§ **Work to be completed**
In the part that opens with the line containing "(Adapted from @Fagin+al:1995.)" and closes with the line containing "them, they place", change "players" to "participants" and give those lines back with nothing else altered.

§ **Task data**
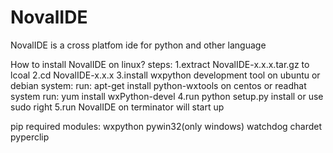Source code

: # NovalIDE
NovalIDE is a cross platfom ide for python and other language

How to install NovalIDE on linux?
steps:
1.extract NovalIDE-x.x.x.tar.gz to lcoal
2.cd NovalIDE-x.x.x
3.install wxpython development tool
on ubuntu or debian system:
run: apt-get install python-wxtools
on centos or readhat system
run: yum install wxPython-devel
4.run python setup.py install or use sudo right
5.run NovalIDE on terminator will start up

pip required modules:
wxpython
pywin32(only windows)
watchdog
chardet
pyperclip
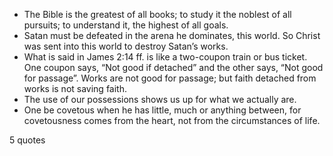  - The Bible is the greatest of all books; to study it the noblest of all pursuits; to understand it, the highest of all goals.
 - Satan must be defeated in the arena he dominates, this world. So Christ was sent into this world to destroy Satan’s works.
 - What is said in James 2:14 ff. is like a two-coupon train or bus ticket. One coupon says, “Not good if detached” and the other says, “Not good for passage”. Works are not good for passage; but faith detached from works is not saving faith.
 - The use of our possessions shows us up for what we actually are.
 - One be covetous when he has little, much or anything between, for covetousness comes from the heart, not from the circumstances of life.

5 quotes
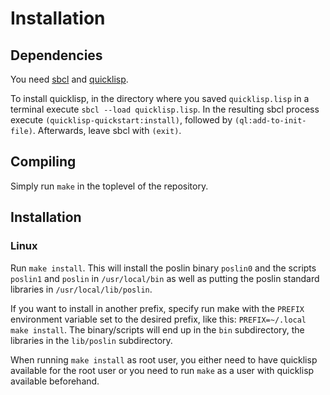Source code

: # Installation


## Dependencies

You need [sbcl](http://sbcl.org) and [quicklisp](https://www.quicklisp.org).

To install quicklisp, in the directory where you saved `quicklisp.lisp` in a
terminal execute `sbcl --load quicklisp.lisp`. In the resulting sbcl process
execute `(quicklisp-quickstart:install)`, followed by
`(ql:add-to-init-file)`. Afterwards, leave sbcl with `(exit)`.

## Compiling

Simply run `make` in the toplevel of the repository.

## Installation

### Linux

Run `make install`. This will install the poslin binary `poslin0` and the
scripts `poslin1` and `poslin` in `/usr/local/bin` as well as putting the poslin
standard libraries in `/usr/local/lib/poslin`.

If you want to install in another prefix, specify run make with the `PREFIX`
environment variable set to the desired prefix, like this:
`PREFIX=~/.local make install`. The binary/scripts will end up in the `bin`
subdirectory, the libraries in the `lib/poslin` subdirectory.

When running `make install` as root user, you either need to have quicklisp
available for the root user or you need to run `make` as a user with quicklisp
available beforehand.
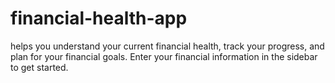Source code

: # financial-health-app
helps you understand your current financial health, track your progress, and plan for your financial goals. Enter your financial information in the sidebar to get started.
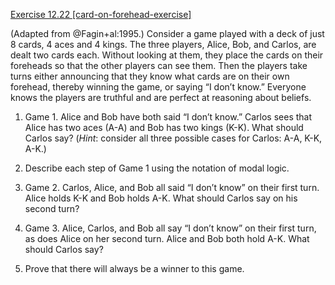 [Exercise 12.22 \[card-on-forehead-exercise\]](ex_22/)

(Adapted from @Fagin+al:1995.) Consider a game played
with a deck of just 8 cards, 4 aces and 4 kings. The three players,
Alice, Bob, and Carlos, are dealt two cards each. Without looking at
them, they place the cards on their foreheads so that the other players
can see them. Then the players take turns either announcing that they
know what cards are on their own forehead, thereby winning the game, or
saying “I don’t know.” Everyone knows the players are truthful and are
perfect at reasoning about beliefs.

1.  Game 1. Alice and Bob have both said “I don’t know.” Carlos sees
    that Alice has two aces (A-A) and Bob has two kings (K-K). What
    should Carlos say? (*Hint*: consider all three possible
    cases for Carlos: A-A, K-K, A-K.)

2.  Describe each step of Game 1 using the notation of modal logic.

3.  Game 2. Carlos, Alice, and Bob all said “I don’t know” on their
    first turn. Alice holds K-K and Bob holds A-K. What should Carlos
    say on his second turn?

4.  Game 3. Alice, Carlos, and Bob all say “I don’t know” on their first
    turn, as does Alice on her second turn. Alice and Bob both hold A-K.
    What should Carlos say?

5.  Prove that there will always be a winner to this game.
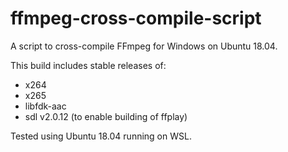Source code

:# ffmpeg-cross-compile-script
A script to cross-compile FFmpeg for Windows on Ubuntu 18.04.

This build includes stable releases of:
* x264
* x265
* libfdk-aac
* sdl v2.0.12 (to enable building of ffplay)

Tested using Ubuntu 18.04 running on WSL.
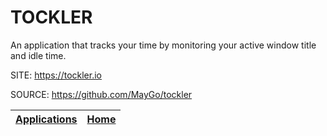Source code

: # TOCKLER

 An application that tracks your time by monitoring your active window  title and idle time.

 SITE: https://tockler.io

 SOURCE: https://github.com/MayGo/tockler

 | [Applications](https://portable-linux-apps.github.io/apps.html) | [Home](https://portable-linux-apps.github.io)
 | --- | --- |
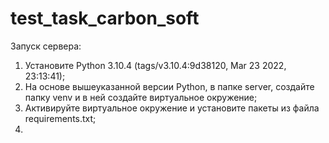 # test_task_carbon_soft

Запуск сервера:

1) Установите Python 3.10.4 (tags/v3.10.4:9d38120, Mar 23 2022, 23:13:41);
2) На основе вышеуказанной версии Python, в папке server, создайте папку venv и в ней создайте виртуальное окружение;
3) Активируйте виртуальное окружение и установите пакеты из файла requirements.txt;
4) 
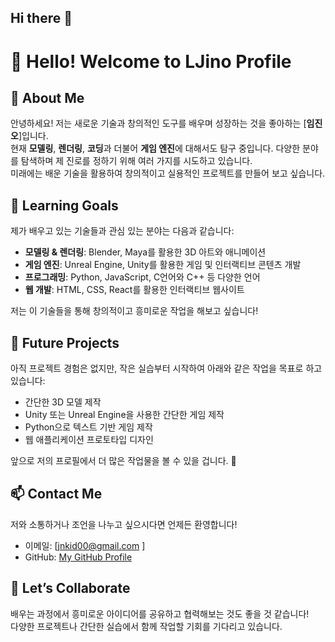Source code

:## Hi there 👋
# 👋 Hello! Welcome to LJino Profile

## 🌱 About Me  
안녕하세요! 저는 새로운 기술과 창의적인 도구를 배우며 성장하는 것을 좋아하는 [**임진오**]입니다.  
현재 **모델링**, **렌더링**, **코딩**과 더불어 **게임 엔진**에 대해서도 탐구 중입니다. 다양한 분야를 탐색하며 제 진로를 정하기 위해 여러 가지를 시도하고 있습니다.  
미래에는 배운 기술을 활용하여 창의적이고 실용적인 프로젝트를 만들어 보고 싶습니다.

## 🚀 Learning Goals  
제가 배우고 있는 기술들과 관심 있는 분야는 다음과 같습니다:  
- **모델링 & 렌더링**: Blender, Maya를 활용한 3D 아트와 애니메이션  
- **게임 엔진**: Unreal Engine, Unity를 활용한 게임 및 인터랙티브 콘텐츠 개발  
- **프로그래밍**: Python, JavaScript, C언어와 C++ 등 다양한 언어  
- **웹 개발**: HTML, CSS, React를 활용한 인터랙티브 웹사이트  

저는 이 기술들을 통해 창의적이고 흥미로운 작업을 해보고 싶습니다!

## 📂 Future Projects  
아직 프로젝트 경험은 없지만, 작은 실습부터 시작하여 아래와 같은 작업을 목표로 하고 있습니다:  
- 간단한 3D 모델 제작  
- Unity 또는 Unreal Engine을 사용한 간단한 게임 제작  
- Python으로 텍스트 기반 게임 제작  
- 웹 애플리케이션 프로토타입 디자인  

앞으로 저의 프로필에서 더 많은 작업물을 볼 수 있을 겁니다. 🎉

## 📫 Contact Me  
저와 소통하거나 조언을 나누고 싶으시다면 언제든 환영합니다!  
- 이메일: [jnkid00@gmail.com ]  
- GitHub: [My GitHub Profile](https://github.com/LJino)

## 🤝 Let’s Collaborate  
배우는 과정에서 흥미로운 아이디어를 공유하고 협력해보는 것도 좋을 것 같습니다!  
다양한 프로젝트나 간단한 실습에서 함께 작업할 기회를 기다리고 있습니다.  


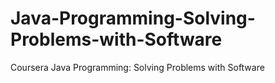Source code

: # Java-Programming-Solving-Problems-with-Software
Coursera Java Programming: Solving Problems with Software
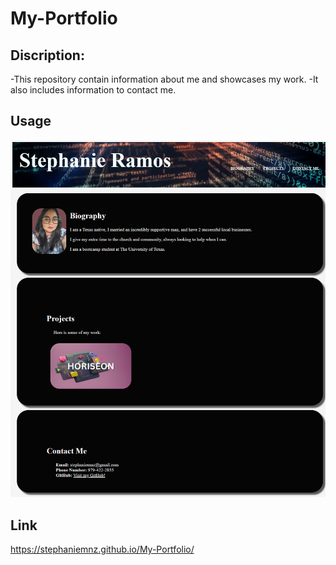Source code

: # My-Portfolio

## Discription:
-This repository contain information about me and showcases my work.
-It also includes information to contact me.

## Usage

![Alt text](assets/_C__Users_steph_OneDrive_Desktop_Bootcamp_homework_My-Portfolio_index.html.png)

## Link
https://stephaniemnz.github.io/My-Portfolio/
...
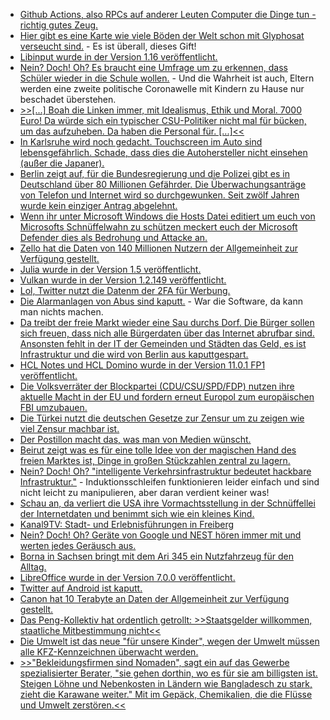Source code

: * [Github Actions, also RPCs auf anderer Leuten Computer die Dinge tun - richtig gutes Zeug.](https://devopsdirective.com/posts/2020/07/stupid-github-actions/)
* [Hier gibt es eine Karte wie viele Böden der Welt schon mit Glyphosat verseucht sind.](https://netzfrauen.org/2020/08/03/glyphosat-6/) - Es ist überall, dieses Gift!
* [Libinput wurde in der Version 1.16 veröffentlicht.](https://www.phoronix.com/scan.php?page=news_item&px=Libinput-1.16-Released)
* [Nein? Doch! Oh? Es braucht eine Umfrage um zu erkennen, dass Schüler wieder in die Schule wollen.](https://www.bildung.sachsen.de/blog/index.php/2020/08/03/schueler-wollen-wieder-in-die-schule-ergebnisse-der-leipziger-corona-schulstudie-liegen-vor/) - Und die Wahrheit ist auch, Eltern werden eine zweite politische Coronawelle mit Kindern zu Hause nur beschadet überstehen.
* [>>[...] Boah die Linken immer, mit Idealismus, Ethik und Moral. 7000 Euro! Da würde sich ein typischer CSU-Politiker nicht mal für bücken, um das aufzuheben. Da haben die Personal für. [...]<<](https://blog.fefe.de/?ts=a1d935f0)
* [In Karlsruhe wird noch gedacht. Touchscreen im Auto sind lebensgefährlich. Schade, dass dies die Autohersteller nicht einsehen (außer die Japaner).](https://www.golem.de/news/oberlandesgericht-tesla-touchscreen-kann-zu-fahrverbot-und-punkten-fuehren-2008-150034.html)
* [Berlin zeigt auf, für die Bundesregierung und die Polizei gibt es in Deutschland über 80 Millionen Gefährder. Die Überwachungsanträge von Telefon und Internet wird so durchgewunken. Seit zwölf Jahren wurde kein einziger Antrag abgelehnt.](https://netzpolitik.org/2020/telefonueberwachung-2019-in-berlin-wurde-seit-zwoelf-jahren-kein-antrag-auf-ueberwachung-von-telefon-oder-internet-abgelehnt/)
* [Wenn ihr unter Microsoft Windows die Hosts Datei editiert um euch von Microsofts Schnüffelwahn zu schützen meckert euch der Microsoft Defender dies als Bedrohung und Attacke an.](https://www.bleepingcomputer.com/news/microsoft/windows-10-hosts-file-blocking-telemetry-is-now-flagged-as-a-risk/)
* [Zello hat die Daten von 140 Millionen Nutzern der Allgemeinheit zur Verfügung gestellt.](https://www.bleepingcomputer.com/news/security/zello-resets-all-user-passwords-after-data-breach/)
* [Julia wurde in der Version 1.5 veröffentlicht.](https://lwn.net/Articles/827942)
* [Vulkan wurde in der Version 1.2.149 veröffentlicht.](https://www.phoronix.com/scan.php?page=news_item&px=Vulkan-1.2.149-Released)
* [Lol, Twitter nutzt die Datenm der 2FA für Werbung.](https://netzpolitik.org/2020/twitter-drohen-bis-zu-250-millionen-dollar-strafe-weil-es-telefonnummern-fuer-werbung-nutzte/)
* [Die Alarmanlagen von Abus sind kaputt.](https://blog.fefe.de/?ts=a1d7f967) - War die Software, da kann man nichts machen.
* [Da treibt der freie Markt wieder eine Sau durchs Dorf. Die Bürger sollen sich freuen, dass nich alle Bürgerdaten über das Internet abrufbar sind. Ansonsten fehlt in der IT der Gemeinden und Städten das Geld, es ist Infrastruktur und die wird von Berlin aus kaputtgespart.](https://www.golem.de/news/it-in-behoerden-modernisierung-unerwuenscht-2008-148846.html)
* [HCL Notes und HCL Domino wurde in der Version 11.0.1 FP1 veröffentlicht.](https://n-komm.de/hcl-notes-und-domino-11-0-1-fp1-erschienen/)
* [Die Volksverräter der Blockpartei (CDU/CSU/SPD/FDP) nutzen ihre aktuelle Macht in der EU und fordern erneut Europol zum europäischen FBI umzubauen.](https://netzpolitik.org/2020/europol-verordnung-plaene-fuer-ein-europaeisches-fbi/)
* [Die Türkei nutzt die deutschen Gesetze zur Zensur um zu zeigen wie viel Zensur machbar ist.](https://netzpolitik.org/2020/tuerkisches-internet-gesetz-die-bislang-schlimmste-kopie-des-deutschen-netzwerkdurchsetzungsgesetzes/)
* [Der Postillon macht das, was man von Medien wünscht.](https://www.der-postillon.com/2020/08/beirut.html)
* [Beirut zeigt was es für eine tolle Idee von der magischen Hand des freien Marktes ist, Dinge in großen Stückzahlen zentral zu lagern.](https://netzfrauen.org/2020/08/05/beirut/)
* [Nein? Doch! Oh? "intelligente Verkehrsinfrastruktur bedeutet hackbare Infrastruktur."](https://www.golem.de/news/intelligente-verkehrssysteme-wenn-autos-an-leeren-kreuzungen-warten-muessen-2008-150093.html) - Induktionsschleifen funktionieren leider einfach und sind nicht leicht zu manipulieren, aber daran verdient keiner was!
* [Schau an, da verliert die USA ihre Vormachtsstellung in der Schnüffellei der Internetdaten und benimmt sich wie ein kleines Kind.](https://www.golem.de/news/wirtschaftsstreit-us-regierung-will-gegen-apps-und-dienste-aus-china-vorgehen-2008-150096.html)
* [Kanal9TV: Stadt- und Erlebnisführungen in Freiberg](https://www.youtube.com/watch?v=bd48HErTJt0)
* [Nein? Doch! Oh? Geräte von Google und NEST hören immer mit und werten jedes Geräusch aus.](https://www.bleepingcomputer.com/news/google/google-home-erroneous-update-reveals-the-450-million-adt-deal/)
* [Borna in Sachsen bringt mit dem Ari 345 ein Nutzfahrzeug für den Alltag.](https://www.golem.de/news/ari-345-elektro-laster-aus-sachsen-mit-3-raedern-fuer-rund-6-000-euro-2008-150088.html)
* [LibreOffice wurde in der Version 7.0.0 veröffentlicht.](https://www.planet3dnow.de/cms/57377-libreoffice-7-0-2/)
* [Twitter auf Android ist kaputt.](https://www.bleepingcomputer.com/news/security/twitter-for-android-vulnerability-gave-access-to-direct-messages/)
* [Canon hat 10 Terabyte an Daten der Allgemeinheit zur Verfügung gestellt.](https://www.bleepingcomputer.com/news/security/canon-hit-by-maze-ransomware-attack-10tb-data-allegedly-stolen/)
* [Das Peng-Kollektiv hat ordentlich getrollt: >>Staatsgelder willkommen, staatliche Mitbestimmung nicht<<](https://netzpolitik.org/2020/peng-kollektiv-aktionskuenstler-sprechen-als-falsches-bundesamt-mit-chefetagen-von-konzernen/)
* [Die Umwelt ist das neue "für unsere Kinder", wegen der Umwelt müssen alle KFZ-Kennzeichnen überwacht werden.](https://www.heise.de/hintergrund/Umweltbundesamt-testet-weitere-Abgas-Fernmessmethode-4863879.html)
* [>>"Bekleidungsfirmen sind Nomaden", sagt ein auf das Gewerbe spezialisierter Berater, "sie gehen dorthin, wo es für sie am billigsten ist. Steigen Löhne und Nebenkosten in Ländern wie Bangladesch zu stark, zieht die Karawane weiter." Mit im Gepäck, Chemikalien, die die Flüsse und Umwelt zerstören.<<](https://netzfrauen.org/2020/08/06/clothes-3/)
---
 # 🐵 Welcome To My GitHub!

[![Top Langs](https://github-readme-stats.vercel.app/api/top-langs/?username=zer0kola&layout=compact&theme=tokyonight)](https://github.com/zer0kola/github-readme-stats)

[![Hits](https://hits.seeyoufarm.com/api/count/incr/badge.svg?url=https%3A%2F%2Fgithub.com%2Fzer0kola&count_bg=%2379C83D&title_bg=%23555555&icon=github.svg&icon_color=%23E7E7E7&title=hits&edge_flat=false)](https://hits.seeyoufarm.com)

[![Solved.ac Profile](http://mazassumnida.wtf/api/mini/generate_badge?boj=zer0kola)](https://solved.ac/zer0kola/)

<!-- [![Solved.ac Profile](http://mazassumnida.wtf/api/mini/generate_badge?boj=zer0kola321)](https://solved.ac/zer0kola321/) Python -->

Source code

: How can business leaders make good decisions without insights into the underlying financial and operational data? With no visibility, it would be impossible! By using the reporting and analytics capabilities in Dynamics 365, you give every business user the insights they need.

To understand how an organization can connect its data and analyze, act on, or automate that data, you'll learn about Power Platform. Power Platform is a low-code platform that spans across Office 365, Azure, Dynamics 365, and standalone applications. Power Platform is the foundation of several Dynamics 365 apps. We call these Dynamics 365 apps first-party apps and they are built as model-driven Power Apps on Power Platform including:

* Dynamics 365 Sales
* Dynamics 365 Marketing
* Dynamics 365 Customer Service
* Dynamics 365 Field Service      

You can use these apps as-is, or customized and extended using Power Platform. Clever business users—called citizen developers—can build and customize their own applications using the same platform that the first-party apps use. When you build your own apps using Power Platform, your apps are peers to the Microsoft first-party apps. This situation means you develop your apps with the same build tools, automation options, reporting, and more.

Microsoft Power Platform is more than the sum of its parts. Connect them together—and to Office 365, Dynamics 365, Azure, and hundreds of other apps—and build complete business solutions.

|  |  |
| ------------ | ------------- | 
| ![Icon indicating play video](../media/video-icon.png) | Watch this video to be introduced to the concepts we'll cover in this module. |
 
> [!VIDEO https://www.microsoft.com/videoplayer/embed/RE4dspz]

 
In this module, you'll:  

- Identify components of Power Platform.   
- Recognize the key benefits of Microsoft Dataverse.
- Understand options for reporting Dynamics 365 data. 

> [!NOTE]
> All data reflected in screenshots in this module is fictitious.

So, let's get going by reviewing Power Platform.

§ **Answer area**
(Adapted from @Fagin+al:1995.) Consider a game played
with a deck of just 8 cards, 4 aces and 4 kings. The three participants,
Alice, Bob, and Carlos, are dealt two cards each. Without looking at
them, they place the cards on their foreheads so that the other participants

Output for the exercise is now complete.